High-level coding isn't always slower - the "what, not how" principle
This post is from the Software category.
Until the introduction of Rust, this rule of thumb for efficient code was usually true: if you want it to be as fast as possible, code it in C. It’s well-known that higher-level languages like Java, Python, and C# typically can’t catch up to the performance of well-designed C code, and there are many reasons for that, like the fact that C is almost always compiled ahead-of-time, while the others usually use some combination of precompiled bytecode, just-in-time compilation, and interpreters; or the fact that higher-level languages tend to use runtime memory management like garbage collection or refernce counting instead of statically-determined lifetimes.
Because of this efficiency distinction between higher-level languages and “C-level” coding, many developers get the impression that coding in a “higher-order logic” style instead of a step-by-step instruction style is inherently less efficient, regardless of the language. However, there’s compelling evidence that coding in a way that describes what you want to do and less about how to do it results in more efficient compiled code.
Compiler’s Intuition
The prime directive of an optimizing compiler is this: Multiple source-code solutions that have the same behavior should result in the same machine code: the most efficient. Of course, compilers tend to fail at that, which is the whole reason for learning to write efficient code. But what if that’s less of a limitation of optimizers and more of a limitation of the paradigm.

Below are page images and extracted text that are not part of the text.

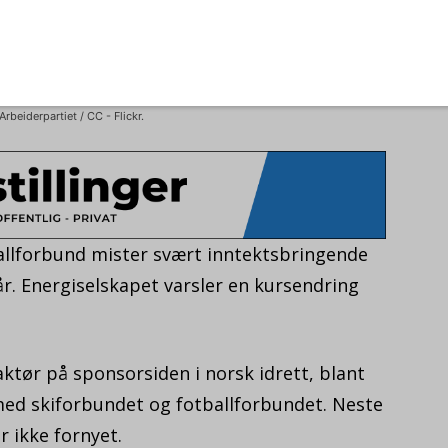
beiderpartiet / CC - Flickr.
llforbund mister svært inntektsbringende
r. Energiselskapet varsler en kursendring
aktør på sponsorsiden i norsk idrett, blant
 med skiforbundet og fotballforbundet. Neste
r ikke fornyet.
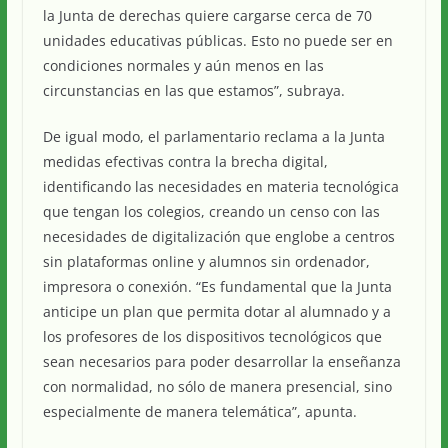
la Junta de derechas quiere cargarse cerca de 70
unidades educativas públicas. Esto no puede ser en
condiciones normales y aún menos en las
circunstancias en las que estamos”, subraya.
De igual modo, el parlamentario reclama a la Junta
medidas efectivas contra la brecha digital,
identificando las necesidades en materia tecnológica
que tengan los colegios, creando un censo con las
necesidades de digitalización que englobe a centros
sin plataformas online y alumnos sin ordenador,
impresora o conexión. “Es fundamental que la Junta
anticipe un plan que permita dotar al alumnado y a
los profesores de los dispositivos tecnológicos que
sean necesarios para poder desarrollar la enseñanza
con normalidad, no sólo de manera presencial, sino
especialmente de manera telemática”, apunta.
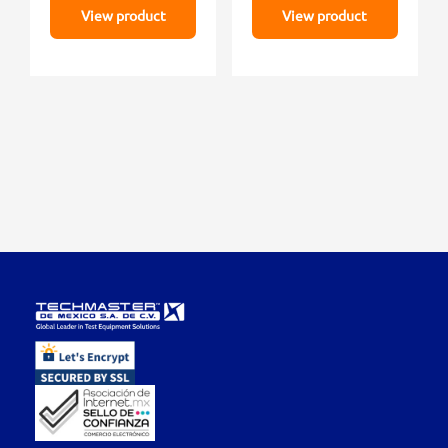
View product
View product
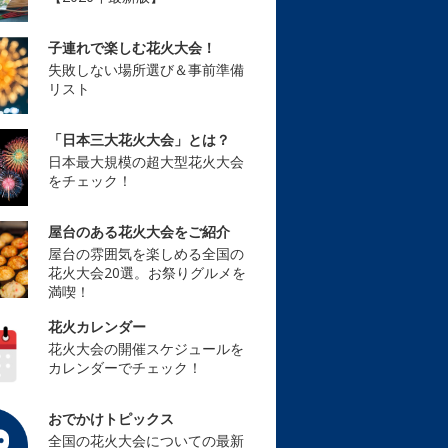
子連れで楽しむ花火大会！
失敗しない場所選び＆事前準備
リスト
「日本三大花火大会」とは？
日本最大規模の超大型花火大会
をチェック！
屋台のある花火大会をご紹介
屋台の雰囲気を楽しめる全国の
花火大会20選。お祭りグルメを
満喫！
花火カレンダー
花火大会の開催スケジュールを
カレンダーでチェック！
おでかけトピックス
全国の花火大会についての最新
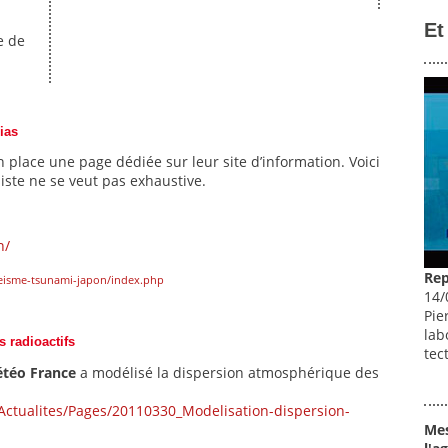
Et
e de
ias
place une page dédiée sur leur site d’information. Voici
iste ne se veut pas exhaustive.
n/
Rep
/seisme-tsunami-japon/index.php
14/
Pie
lab
s radioactifs
tec
téo France
a modélisé la dispersion atmosphérique des
.
/Actualites/Pages/20110330_Modelisation-dispersion-
Mes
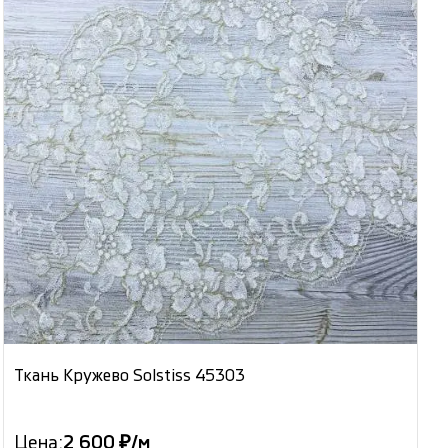
Ткань Кружево Solstiss 45303
Цена:
2 600 ₽/м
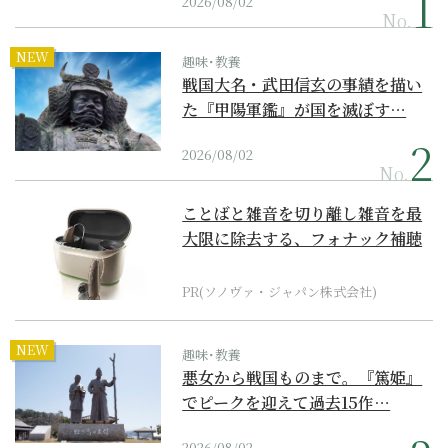
2026/08/02
No.
NEW
趣味･教養
戦国大名・武田信玄の事績を描い
た『甲陽軍鑑』が国を滅ぼす…
2026/08/02
No.
ことばと雑音を切り離し雑音を最
大限に除去する、フォナック補聴
器の最上位モデル
PR(ソノヴァ・ジャパン株式会社)
NEW
趣味･教養
悪女から戦国ものまで。『篤姫』
でピークを迎えて過去15作…
2026/08/02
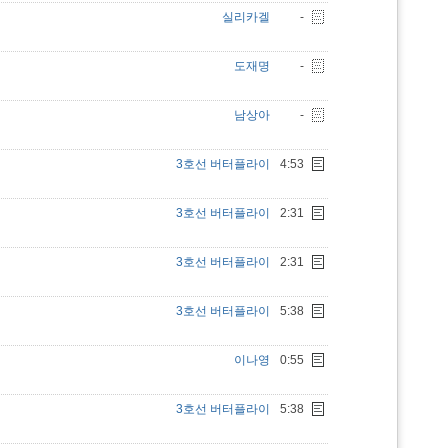
실리카겔
-
도재명
-
남상아
-
3호선 버터플라이
4:53
3호선 버터플라이
2:31
3호선 버터플라이
2:31
3호선 버터플라이
5:38
이나영
0:55
3호선 버터플라이
5:38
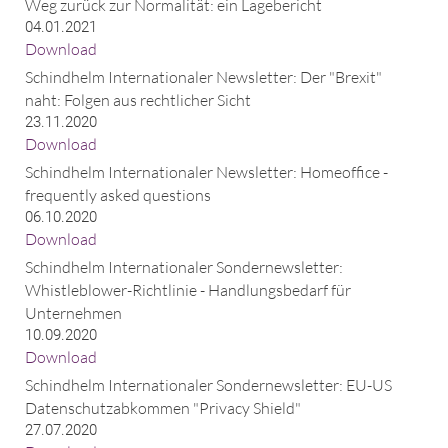
Weg zurück zur Normalität: ein Lagebericht
04.01.2021
Download
Schindhelm Internationaler Newsletter: Der "Brexit"
naht: Folgen aus rechtlicher Sicht
23.11.2020
Download
Schindhelm Internationaler Newsletter: Homeoffice -
frequently asked questions
06.10.2020
Download
Schindhelm Internationaler Sondernewsletter:
Whistleblower-Richtlinie - Handlungsbedarf für
Unternehmen
10.09.2020
Download
Schindhelm Internationaler Sondernewsletter: EU-US
Datenschutzabkommen "Privacy Shield"
27.07.2020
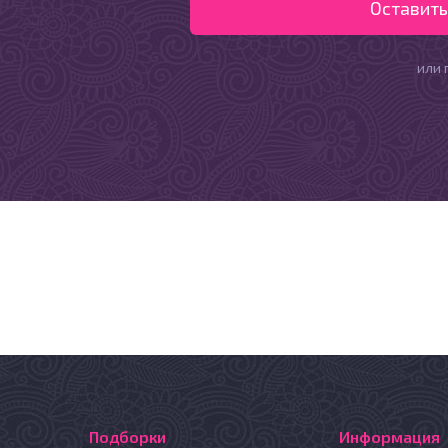
или 
Подборки
Информация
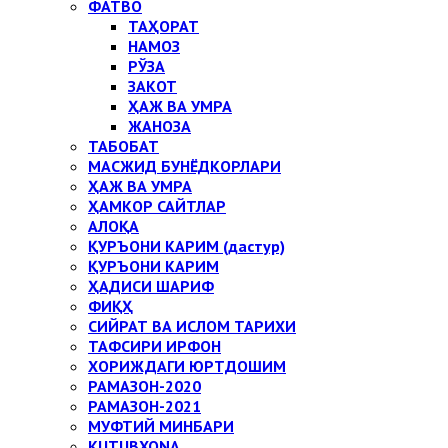
ФАТВО
ТАҲОРАТ
НАМОЗ
РЎЗА
ЗАКОТ
ҲАЖ ВА УМРА
ЖАНОЗА
ТАБОБАТ
МАСЖИД БУНЁДКОРЛАРИ
ҲАЖ ВА УМРА
ҲАМКОР САЙТЛАР
АЛОҚА
ҚУРЪОНИ КАРИМ (дастур)
ҚУРЪОНИ КАРИМ
ҲАДИСИ ШАРИФ
ФИҚҲ
СИЙРАТ ВА ИСЛОМ ТАРИХИ
ТАФСИРИ ИРФОН
ХОРИЖДАГИ ЮРТДОШИМ
РАМАЗОН-2020
РАМАЗОН-2021
МУФТИЙ МИНБАРИ
KUTUBXONA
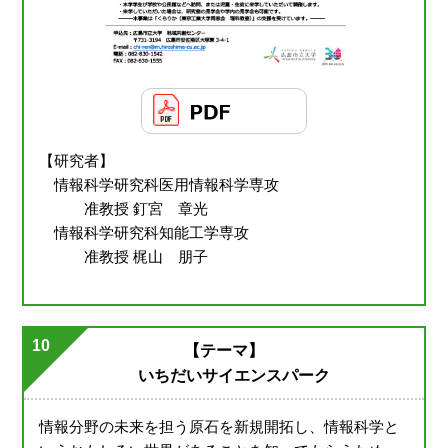
【研究者】
情報科学研究科医用情報科学専攻
准教授 釘宮 章光
情報科学研究科知能工学専攻
准教授 梶山 朋子
10
【テーマ】
いちだいサイエンスパーク
情報分野の未来を担う原石を新規開拓し、情報科学と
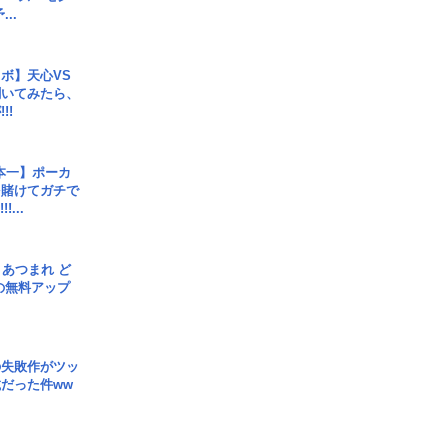
..
ボ】天心VS
聞いてみたら、
!!
本一】ポーカ
を賭けてガチで
!...
信] あつまれ ど
の無料アップ
の失敗作がツッ
だった件ww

Compiled languages aren’t just macros for assembly; modern compilers run code through multiple passes of optimization and try to find known patterns out of the hundreds of optimizer rules they’re equipped with. It’s all a complex pipeline to try to infer what your code is intended to do and transform it into a more efficient way to do it. But if it’s effectively going to replace your approach with its own, why design a specific approach to begin with?
Functional Programming: “What”, not “How”
The techniques of using higher-level standard library functions as the building blocks for code is quite common in functional programming languages like Haskell and Scala, as well as some multi-paradigm languages that try to be functional-programming-friendly, like Python. For interpreted languages, there’s only so much that can be done for efficiency, but a compiled language that follows this pattern would both be simpler for the programmer and leave plenty of leeway for the compiler to do its thing.
Compiler Knows Best
When you write code, do you plan for a specific chipset? Unless you’re doing embedded programming and are very familiar with the hardware, probably not. Do you look for ways to change your for
loops that have simple math expressions inside into inline SIMD instructions? Unlikely. Did you know that, unlike most target architectures, where passing by reference tends to be faster, when targetting WebAssembly, it’s sometimes best to avoid passing pointers to stack-allocated values because it would require using a simulated in-memory stack that can’t be stored in CPU registers? Perhaps, if you’re an Emscripten contributor.
The good news is that you don’t need to, because compiler optimizations can do it for you. If your code is written in a way that makes it easy for the optimizer to infer what you’re trying to do and rearrange things as it sees fit, functionality is more of a consideration than efficiency.